Health care professionals (HCPs) performing tracheostomies in patients with COVID-19 may be at increased risk of infection.
To evaluate factors underlying HCPs’ COVID-19 infection and determine whether tracheostomy providers report increased rates of infection.
An anonymous international survey examining factors associated with COVID-19 infection was made available November 2020 through July 2021 to HCPs at a convenience sample of hospitals, universities, and professional organizations. Infections reported were compared between HCPs involved in tracheostomy on patients with COVID-19 and HCPs who were not involved.

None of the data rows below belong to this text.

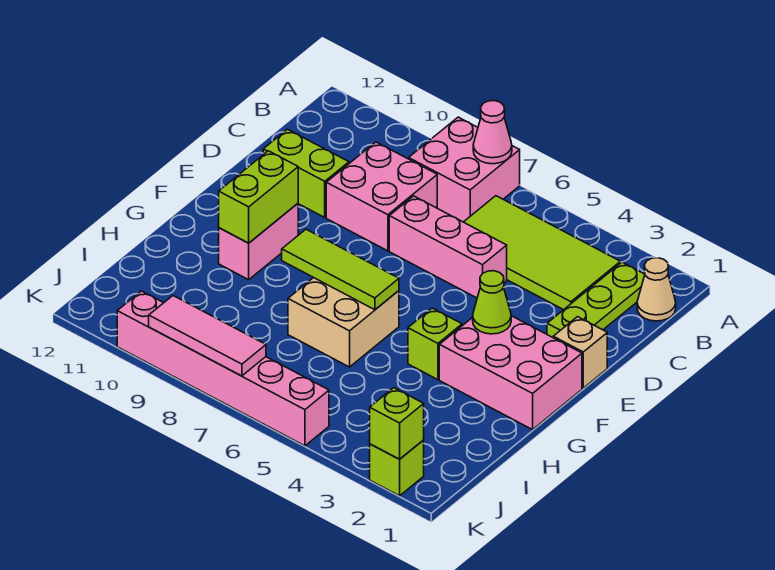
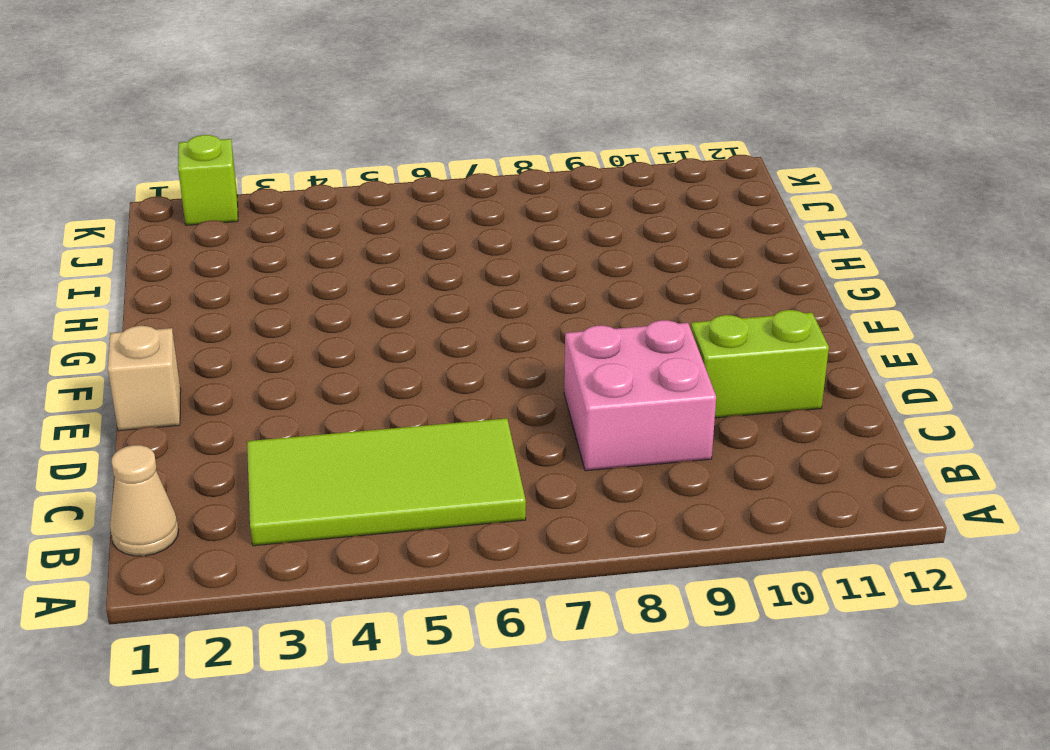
none -> pink 2x2 brick [409,117,520,222]
none -> lime 1x3 plate [547,262,645,337]
none -> pink 1x3 brick [389,196,507,298]

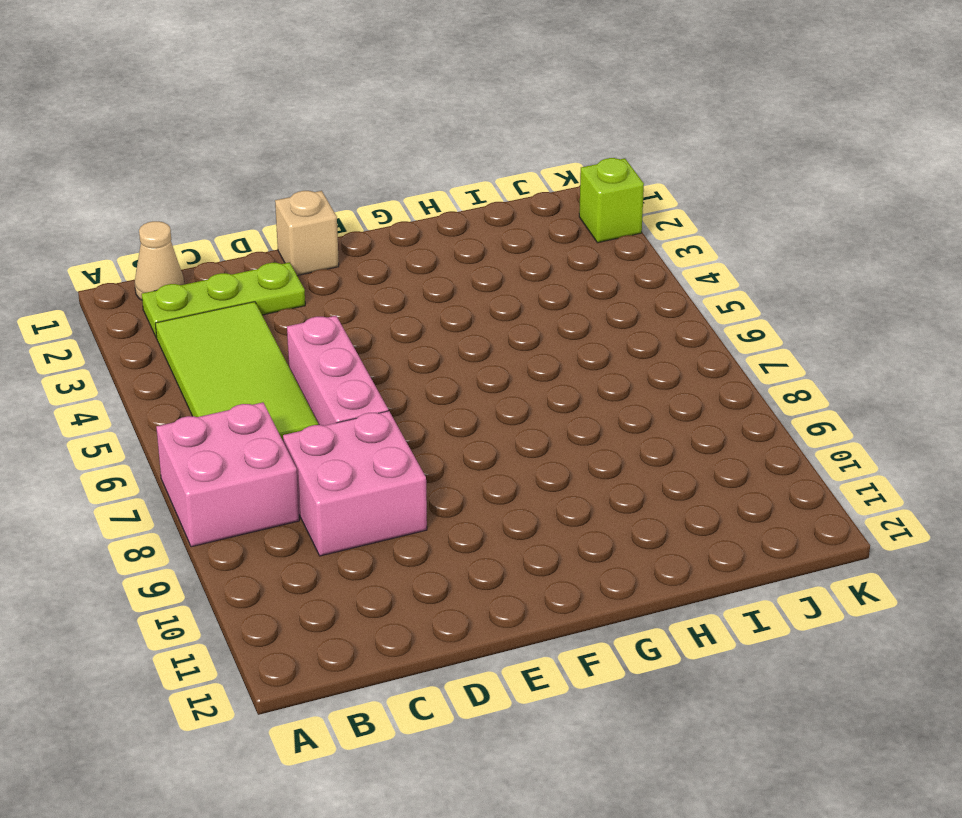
none -> lime 1x2 brick [263,129,349,217]
none -> pink 2x3 brick [439,316,582,430]
none -> pink 1x2 brick [219,204,298,280]

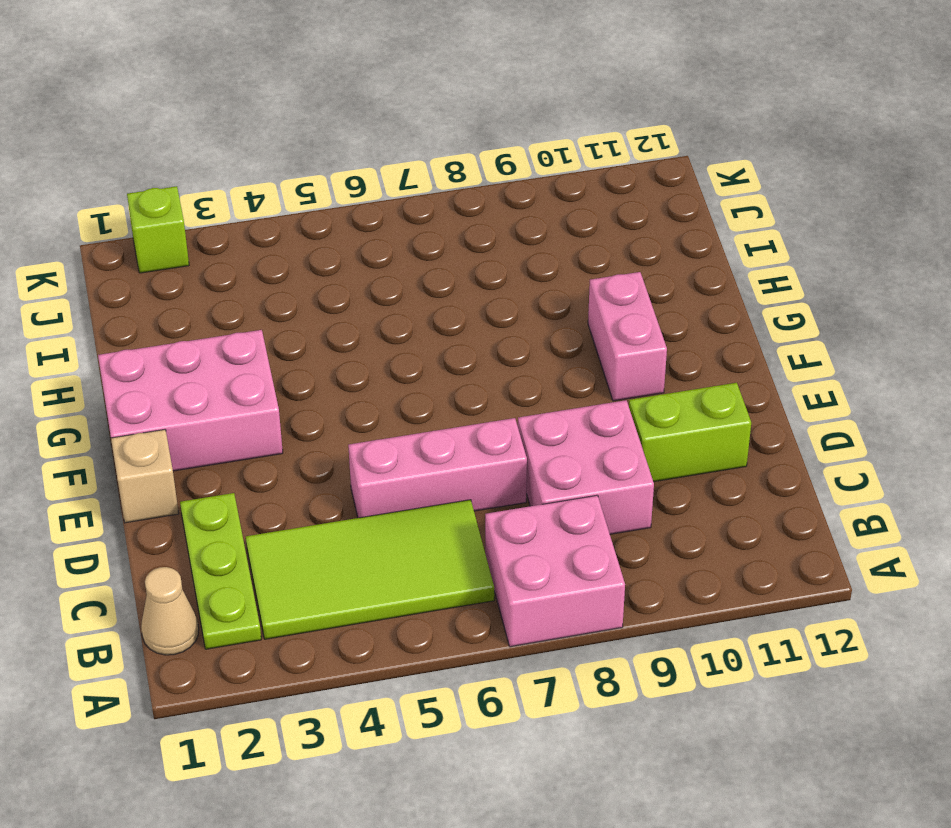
none -> lime 1x1 brick [408,308,462,380]
none -> tan 2x2 brick [288,278,399,367]
none -> pink 1x6 brick [117,291,329,446]

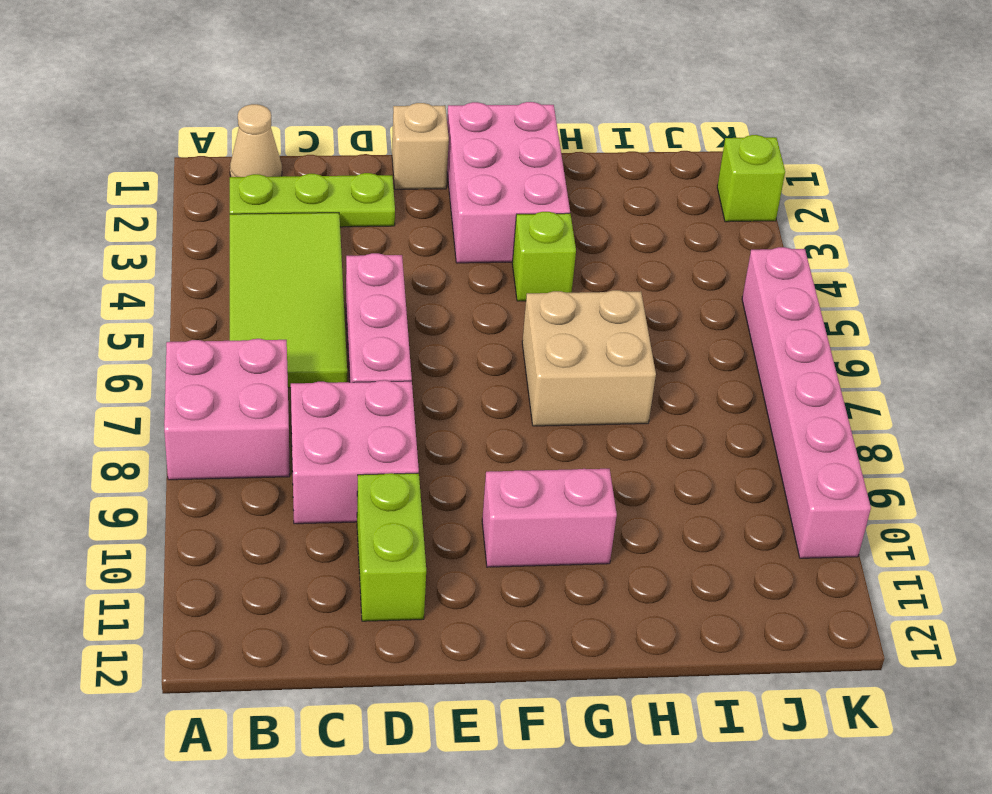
none -> pink 1x1 cone [473,101,512,164]
none -> lime 1x1 cone [473,271,511,334]
none -> lime 1x2 brick [219,151,298,243]

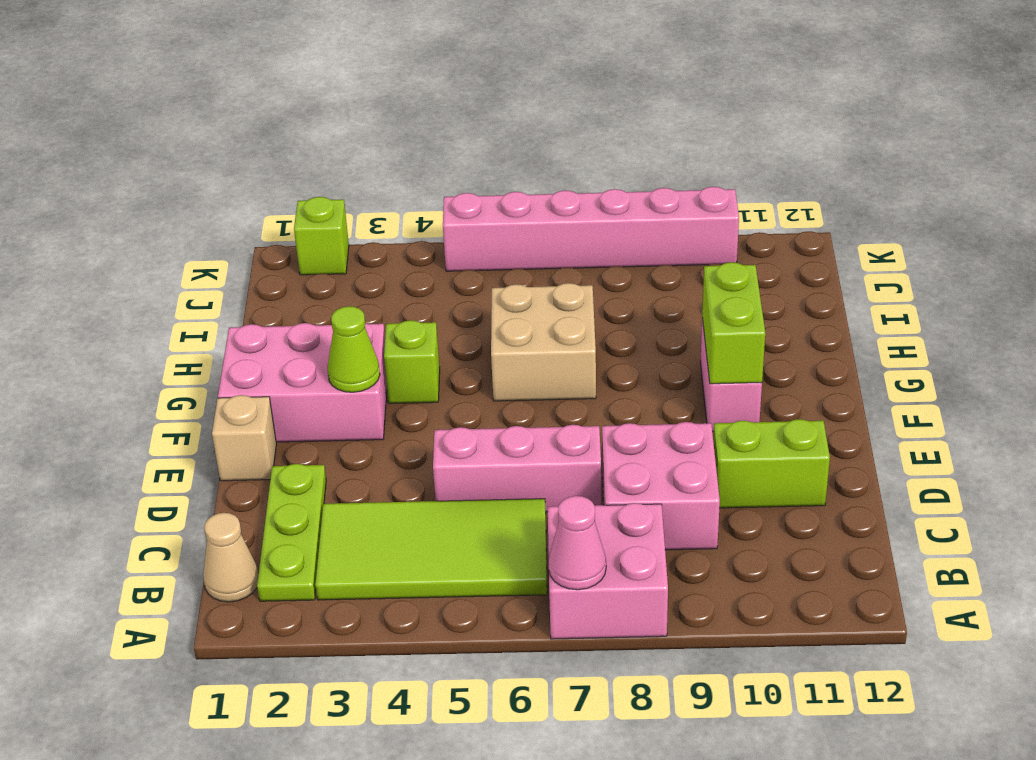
none -> lime 1x3 tile [282,229,399,310]
none -> lime 1x1 brick [370,388,424,459]
none -> pink 1x3 tile [149,296,266,376]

Of the 361 respondents (from 33 countries), 50% (n = 179) had performed tracheostomies on patients with COVID-19. Performing tracheostomies on patients with COVID-19 was not associated with increased infection in either univariable (P = .06) or multivariable analysis (odds ratio, 1.48; 95% CI, 0.90–2.46; P = .13). Working in a low- or middle-income country (LMIC) was associated with increased infection in both univariable (P < .001) and multivariable analysis (odds ratio, 2.88; CI, 1.50–5.53; P = .001).
Performing tracheostomy was not associated with COVID-19 infection, suggesting that tracheostomies can be safely performed in infected patients with appropriate precautions. However, HCPs in LMICs may face increased infection risk.